The Pantone Guy (BWIFF 2025) Review


This is one of those documentaries where magnificence flies with appreciation. Craft and art thrive upon a foundation of a surreal nature in The Pantone Guy. A documentary where a true story unravels a lot of insightful factors that I did not even think about. The elements that kept coming to my mind were commercialism and different trends of colors. Throughout those two aspects, there is deeper insight that searches below the surfaces for a more thorough meaning. 

 

It is a documentary that feels like a time machine. The emphasis on color and early days of printing and advertising come together for a magnificent reunion. From the mind of director Patrick Creadon, his focus of going deep into a thought-provoking subject is glorified on a creative level in The Pantone Guy. This is a film of wonders that seeks to inspire.
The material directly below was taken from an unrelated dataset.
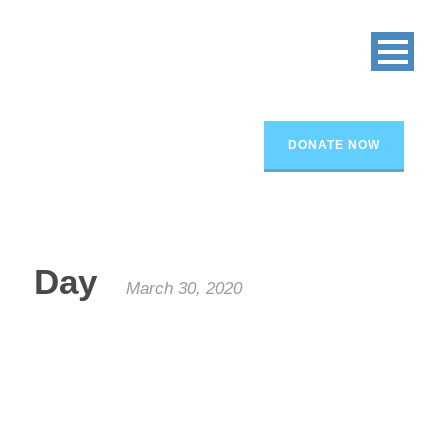
DONATE NOW
Day
March 30, 2020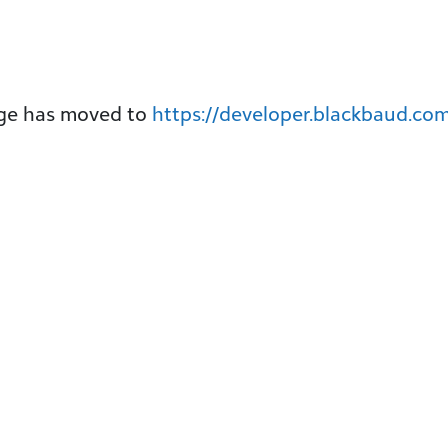
age has moved to
https://developer.blackbaud.com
Its focus is the visionary, Larry Herbert, who is just over nine decades old. The Pantone Guy is an exploration of the life and mind of Larry Herbert himself and his revolutionizing of the business of color. This is a subject that many do not think about in this day and age with revolving technology. It seeks to amaze as it demonstrates his championship in climbing the ladder. Its artistic approach just blew me away. The core values of realism, art, and true colors vibe cohesively in The Pantone Guy.

 

The film continues with interviews with Larry’s children and old acquaintances. It takes every shot carefully to keep building a portrait of resilience and to tell his full story. The accuracy of the representation is one that is unique and clever, because each conversation felt magical in a sense. I kept thinking back to how colors played a role back in the day and continue to impact our perception. Herbert was the legend behind much of what earns marketing dollars with a universal system of colors. Hence why the film is called The Pantone Guy.

 

The early days of Herbert and his fascination with movies in cinemas sparked my mind because I too am such a movie lover. The correlation of film reels, printing, and special objectives all combine to grasp imagery at the finest level in this film. What is most inspiring is how the depths of honesty and truth keep finding a presence of amazement. The Pantone Guy does not stop in its tracks in telling the story of what Herbert did to change the world.

 

In seeing this feature in The Blue Whiskey Independent Film Festival, I felt the colors of the festival poster played a mesmerizing role with The Pantone Guy. The many colors of “pantone” shine vigorously in the film and throughout the fest also. Going back though, The Pantone Guy develops moving parts that take intentional steps for real imagery. Four out of four stars.